Supplied records Start Marker

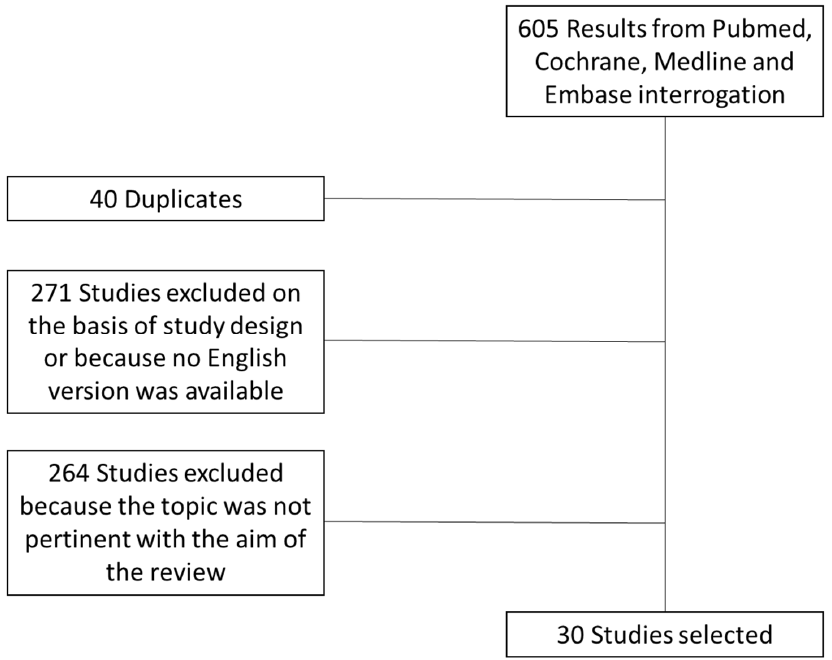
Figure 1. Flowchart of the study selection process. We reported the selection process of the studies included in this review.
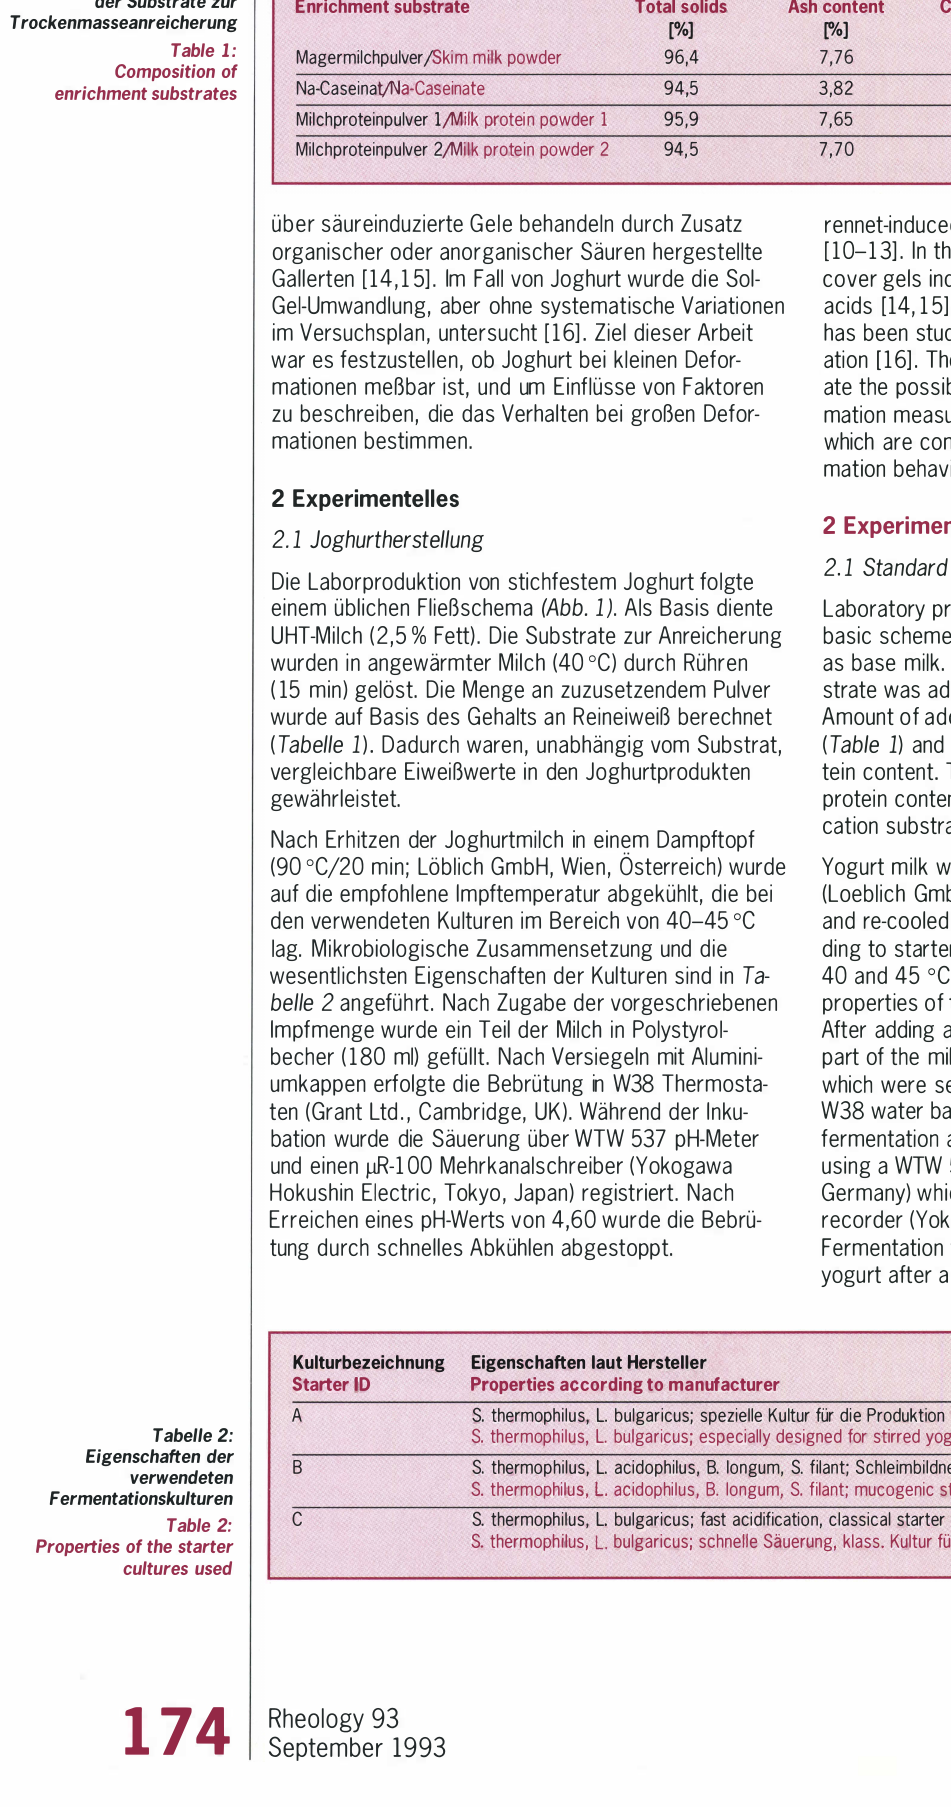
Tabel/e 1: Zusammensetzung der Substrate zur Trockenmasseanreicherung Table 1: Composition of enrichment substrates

Supplied records End Marker
Supplied records Start Marker

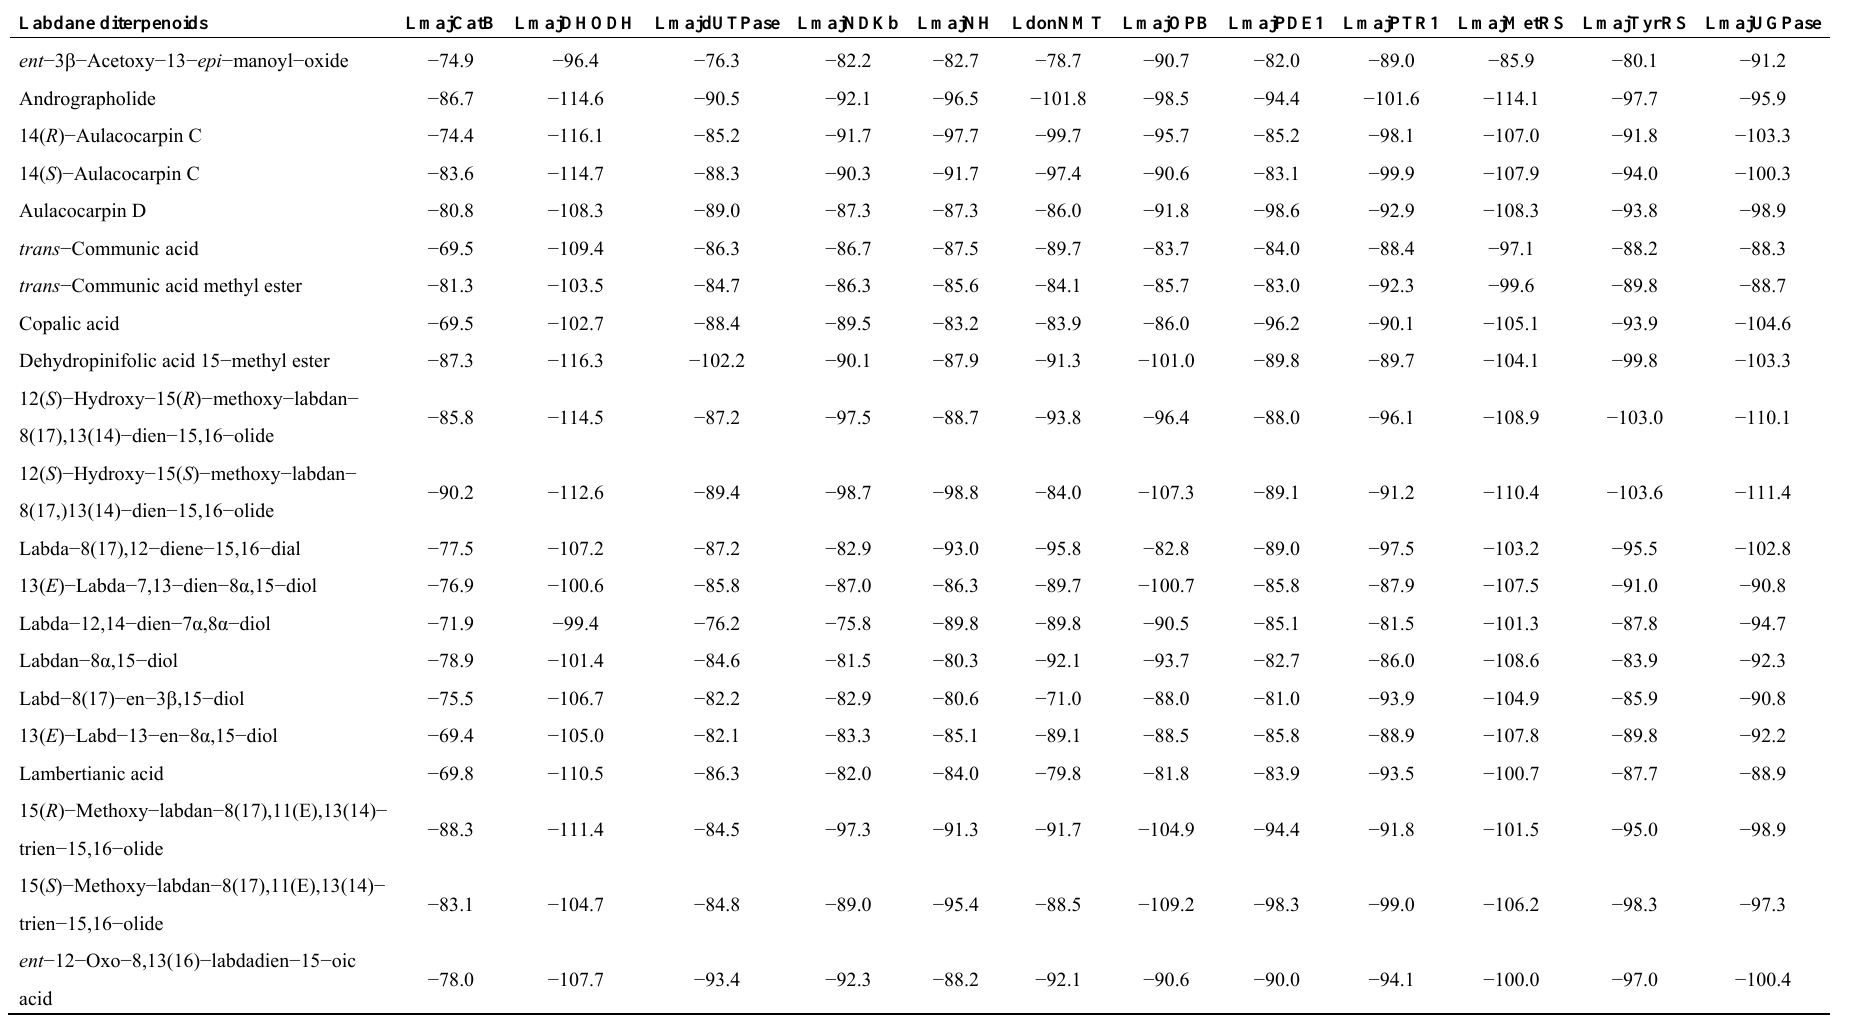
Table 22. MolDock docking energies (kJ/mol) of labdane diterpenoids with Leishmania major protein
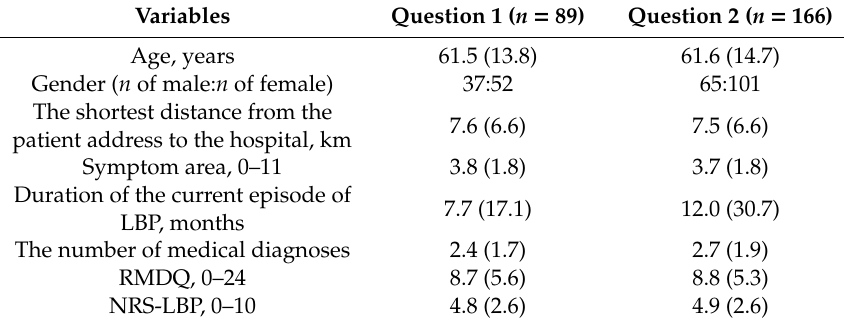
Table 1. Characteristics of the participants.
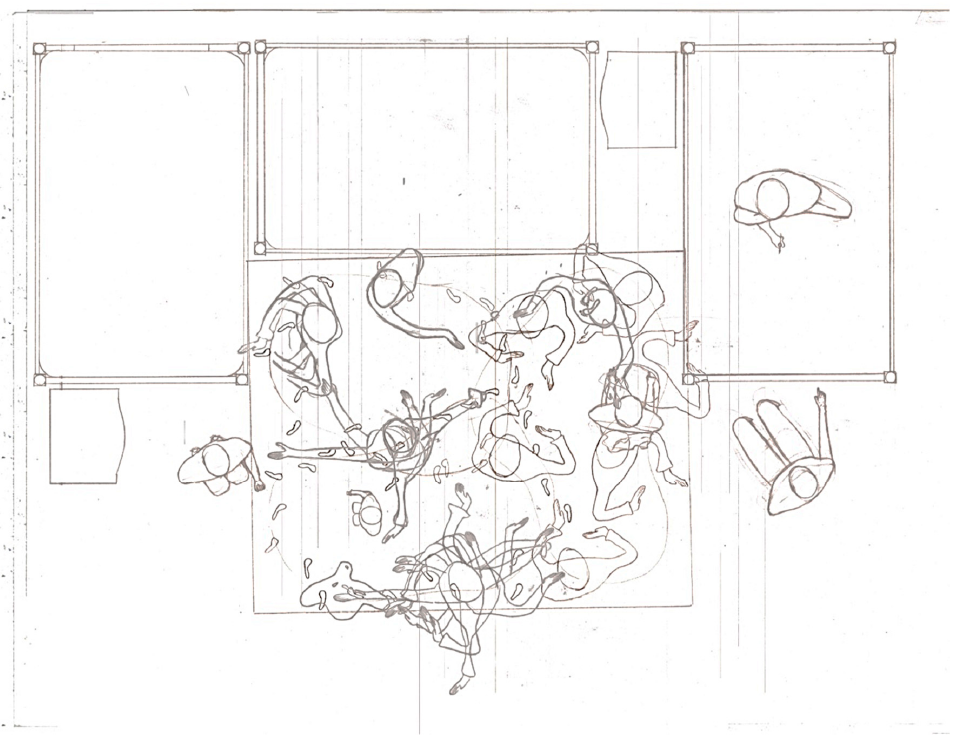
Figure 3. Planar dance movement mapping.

Supplied records End Marker
Supplied records Start Marker

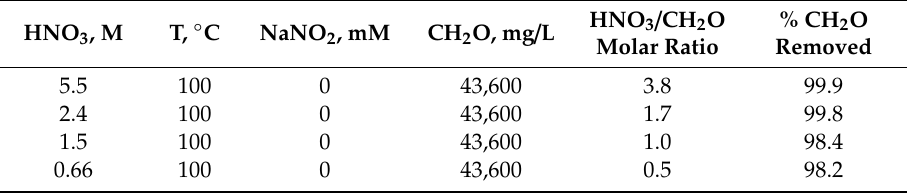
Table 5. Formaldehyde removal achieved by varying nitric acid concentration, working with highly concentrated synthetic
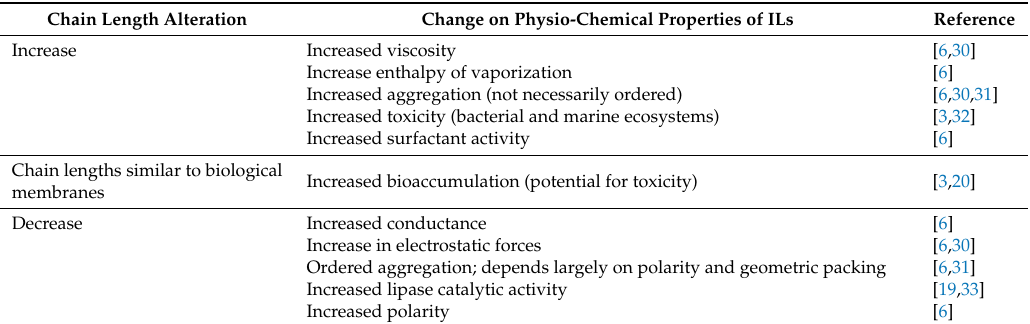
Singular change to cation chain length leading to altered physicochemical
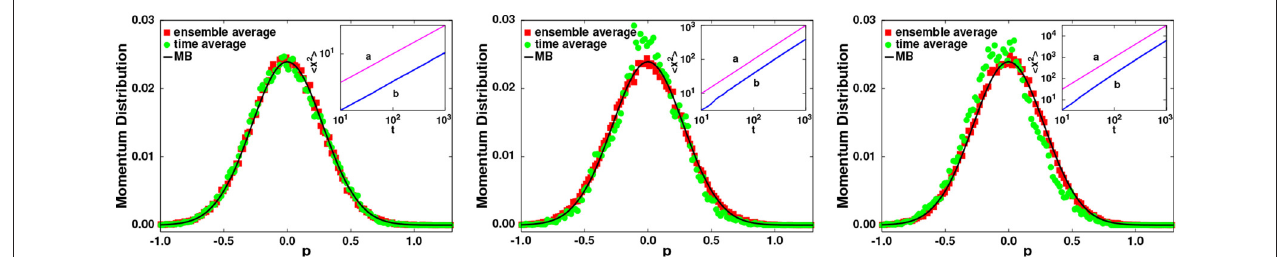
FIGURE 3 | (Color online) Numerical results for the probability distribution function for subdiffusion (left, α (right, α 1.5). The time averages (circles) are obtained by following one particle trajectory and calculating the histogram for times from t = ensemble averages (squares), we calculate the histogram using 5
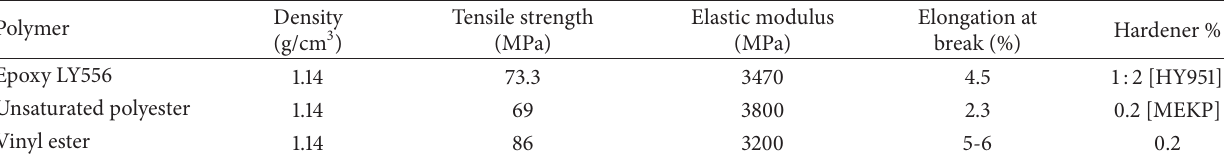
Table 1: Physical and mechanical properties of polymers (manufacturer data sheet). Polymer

Supplied records End Marker

● Exercise goal: Your reply should hold nothing but the lines above, from the one containing "Figure 1. Flowchart" to the one containing "Tabel/e 1: Zusammensetzung", reproduced exactly minus the pictures.

● Solution to this task:
Figure 1. Flowchart of the study selection process. We reported the selection process of the studies included in this review.
Tabel/e 1: Zusammensetzung der Substrate zur Trockenmasseanreicherung Table 1: Composition of enrichment substrates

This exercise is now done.